Just dipping in, DDs birthday party was the afternoon and we have DNeph and DSS tonight as well as my DDs so its a tad chaotic here which is exactly how I like it hence wanting more children Grin I am probably a bit mental

Oh bloody baby showers, I've never been to one and I've already warned all females in my family that if they throw me on I will fall out with kill them.

Chasing I have a few bits that I've picked up in the sales and will be starting to buy more from February onwards Blush But I gave away all of my baby stuff 2 years ago as I was adamant I was having no more so we have to start entirely from scratch.

HariboBrenshnio · 17/01/2015 22:36

I'm also 3 month past my MC. I found the 2 month mark harder than when it happened. I cried all the time and everyone else had moved on and i felt totally alone in my grief. I'm okay now but very obsessed with TTC, when to do it, how to do it.. DP is being very understanding considering.
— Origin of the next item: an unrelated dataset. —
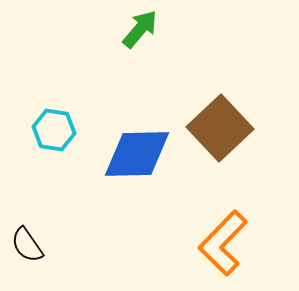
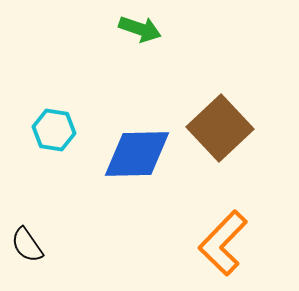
green arrow: rotated 69 degrees clockwise
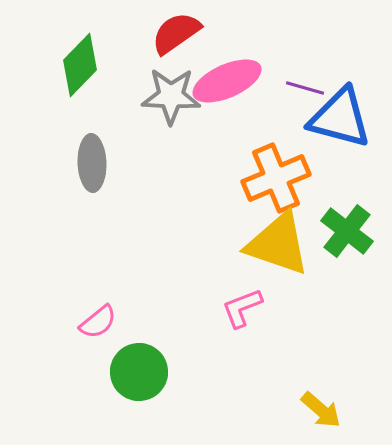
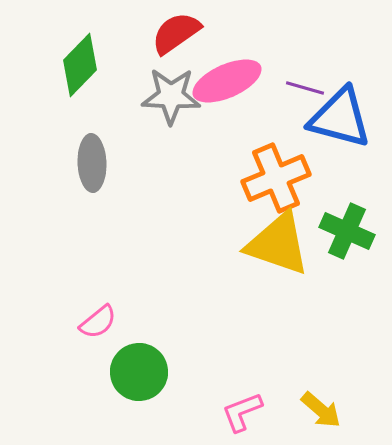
green cross: rotated 14 degrees counterclockwise
pink L-shape: moved 104 px down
I lent some of DS's baby stuff out and got it all back yesterday. Made me sad sorting through it wondering if/when we'll have another baby to fill the clothes. I don't think your weird for buying. If it gives you a little comfort to have started a draw then it can only be a good thing.

I'm CD17, i think i ovulated yesterday which is 2 days later than normal. We've been shagging like rabbits so lets hope it's paid off.

Cariad2014 · 18/01/2015 09:18

Thanks FiFi. Sending Flowers you way too. I really hope 2015 is the year for everyone on this thread.

Haribo - I'm in exactly the same boat re:obsessing about ttc - I was nowhere near as bad until I experienced my first loss.

MrsConfusion · 18/01/2015 15:50

Hugs to everyone struggling - it's a hard, horrid journey but it does ease with time. You never forget but the energy sapping, gut wrenching, total absorption does eventually relent s bit. Since Christmas I feel more at peace with our two mc in 2014, although that might wobble when I reach first edd, in feb.

Currently driving myself and dh utterly insane wondering when to test. Cd 32 today, AF last month arrived cd 36 but that was wtf after week 7 mc and hcg was still high. During ttc, cycle had varied from 19 to 29 days, and when ttc my dd, from 23 to 33 days. I would wait until cd 35 but DH is away early next week, so only options with him here are Monday (cd33) or Thursday (cd36 and day of my job interview....). Scared to test too early and fall apart if negative but also scared to wait. My head's a total mess - which isn't helping with job interview prep I should be doing!

Sorry that was a silly rant but needed to get it out somewhere.

Hope you all keep warm today and see some winter sunshine. Brrrrr!